SOURCE EXCERPT:
<<<<
In my role as a Michigan DUI lawyer, I handle a lot of 2nd offense drinking and driving cases. On my website, 1st offenses, 2nd offenses, and 3rd (felony) offenses are examined in a more overview fashion, while on this blog, I have covered each of the OWI charges in rather painstaking detail within the DUI section. In this article, I want to circle back to 2nd offenses and look at how 2 things, in particular – your prior record and the location of the charge – can affect what happens to you. In many of my prior articles, I’ve made clear that in just about every 1st offense DUI case, you’re not going to jail. Things are different, however, in 2nd offense DUI cases, where jail is a very real possibility, although it’s seldom a certainty. In the real world, there are some courts that rarely, if ever send 2nd offenders to jail, a few that usually (or even always) do, and then there are the rest, in the middle, that may or may not play the jail card, depending on the circumstances.
You don’t have to be a legal scholar to realize that you prior record matters, but it matters more than just because you have a prior DUI. By law, you can only be charged with OWI 2nd offense if, and only if, you have a prior conviction for another alcohol-related traffic offense within 7 years of the date of your arrest for the current case. By definition, then, every 2nd offender has a “prior record.” There is a lot more to this, however, than just that one previous DUI case, although the circumstances of that prior offense can play a greater (or lesser) role in how things turn out now in the new case For example, a person still on probation for a High BAC 1st offense ,who then goes out and picks up another DUI (and whose BAC in the new case is also really high) is going to be in a tough spot. Contrast that situation with one where an older guy who picked up his 1st DUI, with a really low BAC (just over the legal limit) nearly 7 years ago, after he staying late at his daughter’s wedding reception to help clean up. Now, assume the guy’s new case arose from him being arrested (with another really low BAC) on his way home from a surprise retirement party thrown for him after his last day at work. These are very different situations.
Beyond your previous DUI, however, any other prior record you have can matter. It was not any due to grammatical sloppiness that I wrote “can matter,” because not every prior offense really does matter, at least within the context of a 2nd offense DUI. For the most part, prior alcohol or drug-related offenses are considered more significant, as are any offenses that usually involve alcohol or drugs, like domestic violence and disorderly person charges. Thus, if Tipsy Tina, recently arrested for a 2nd offense DUI (with a prior that occurred 5 years ago) was also convicted of retail fraud about 12 years ago, back when she was a teenager, that offense will probably not have any effect on her now. However, if Tina has a marijuana charge, and even if it was 15 years ago, it will matter, if only a little. Of course, if Tina was convicted of having open intoxicants in a motor vehicle just a few years back, you can be sure that offense will have a fairly significant effect on what happens in her new case. When it comes to how much, if at all any prior record matters in a 2nd offense case, the only accurate answer is the dreaded, classic lawyer response – it depends.
>>>>
GIVEN DATA:
<<<<
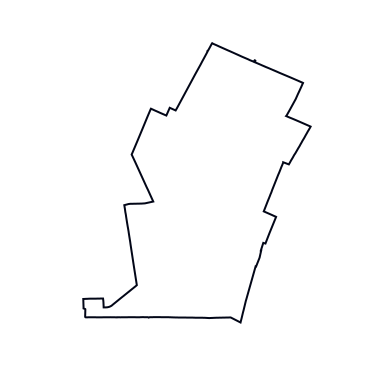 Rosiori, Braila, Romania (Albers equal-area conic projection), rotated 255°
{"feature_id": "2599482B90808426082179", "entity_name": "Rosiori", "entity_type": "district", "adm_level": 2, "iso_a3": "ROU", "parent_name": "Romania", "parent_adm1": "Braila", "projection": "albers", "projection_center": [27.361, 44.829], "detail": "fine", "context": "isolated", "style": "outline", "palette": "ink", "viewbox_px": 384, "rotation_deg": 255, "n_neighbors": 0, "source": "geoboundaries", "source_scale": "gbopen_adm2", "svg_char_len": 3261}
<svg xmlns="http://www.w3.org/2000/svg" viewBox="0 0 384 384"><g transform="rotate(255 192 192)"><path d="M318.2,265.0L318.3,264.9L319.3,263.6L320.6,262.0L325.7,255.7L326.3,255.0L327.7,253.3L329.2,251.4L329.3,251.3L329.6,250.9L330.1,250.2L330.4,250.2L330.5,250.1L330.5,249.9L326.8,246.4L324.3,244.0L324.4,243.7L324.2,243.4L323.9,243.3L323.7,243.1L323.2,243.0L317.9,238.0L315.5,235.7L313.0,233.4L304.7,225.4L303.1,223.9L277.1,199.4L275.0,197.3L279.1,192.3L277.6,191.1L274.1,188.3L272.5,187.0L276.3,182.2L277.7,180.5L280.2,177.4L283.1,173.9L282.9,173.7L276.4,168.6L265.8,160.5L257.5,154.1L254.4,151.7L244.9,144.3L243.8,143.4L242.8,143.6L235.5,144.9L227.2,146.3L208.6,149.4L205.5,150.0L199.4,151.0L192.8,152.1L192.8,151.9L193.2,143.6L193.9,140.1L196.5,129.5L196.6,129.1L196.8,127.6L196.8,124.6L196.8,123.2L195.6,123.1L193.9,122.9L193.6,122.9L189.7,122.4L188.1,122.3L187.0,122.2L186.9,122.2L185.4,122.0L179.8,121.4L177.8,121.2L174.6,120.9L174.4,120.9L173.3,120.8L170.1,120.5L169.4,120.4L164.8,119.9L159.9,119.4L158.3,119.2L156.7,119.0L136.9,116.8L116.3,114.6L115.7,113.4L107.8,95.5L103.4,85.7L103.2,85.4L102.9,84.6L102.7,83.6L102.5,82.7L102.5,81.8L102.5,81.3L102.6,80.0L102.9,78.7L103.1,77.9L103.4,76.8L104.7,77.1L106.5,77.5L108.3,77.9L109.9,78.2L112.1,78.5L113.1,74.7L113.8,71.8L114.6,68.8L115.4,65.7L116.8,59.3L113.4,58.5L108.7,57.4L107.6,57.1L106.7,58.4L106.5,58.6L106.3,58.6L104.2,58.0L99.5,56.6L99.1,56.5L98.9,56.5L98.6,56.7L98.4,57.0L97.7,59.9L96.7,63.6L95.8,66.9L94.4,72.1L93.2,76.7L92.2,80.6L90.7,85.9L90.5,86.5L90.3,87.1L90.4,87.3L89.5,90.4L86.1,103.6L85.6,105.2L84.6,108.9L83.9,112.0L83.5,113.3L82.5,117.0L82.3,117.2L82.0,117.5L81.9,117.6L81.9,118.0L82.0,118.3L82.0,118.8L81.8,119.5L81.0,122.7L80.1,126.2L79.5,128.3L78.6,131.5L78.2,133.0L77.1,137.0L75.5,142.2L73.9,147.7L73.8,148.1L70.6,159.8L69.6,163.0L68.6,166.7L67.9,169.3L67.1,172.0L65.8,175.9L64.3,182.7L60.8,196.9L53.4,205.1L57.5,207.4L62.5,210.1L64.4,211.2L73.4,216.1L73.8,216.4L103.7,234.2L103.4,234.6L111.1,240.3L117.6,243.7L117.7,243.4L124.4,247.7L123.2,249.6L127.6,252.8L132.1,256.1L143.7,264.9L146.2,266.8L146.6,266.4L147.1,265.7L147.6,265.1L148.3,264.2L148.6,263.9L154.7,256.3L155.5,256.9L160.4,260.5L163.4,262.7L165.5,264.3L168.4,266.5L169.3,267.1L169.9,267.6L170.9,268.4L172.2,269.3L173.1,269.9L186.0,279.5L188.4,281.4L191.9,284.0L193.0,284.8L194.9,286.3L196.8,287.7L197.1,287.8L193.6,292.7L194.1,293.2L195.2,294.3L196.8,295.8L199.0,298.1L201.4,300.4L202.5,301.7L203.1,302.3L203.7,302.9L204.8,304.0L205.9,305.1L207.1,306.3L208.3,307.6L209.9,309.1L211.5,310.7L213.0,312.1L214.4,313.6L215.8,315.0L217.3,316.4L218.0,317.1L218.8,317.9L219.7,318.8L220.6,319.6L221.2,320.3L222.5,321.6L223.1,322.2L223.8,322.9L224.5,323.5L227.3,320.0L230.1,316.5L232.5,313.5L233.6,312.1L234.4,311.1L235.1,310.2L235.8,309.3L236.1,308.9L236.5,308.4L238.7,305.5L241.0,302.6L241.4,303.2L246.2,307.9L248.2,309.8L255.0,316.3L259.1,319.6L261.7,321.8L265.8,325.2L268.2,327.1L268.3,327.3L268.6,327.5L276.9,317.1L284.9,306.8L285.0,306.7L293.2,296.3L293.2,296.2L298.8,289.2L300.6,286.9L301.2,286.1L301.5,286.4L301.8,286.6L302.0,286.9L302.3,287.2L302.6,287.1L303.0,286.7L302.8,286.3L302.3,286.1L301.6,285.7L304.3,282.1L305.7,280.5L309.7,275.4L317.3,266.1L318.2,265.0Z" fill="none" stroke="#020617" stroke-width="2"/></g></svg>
>>>>
Answer these questions from the article on second-offense DUI cases.
1. What two factors does the article set out to examine for their effect on a 2nd offense case?
2. Within how many years of the current arrest must a prior alcohol-related traffic conviction fall for someone to be charged with OWI 2nd offense?
3. How long ago was Tipsy Tina convicted of retail fraud?

1. Your prior record and the location of the charge.
2. Within 7 years.
3. About 12 years ago, when she was a teenager.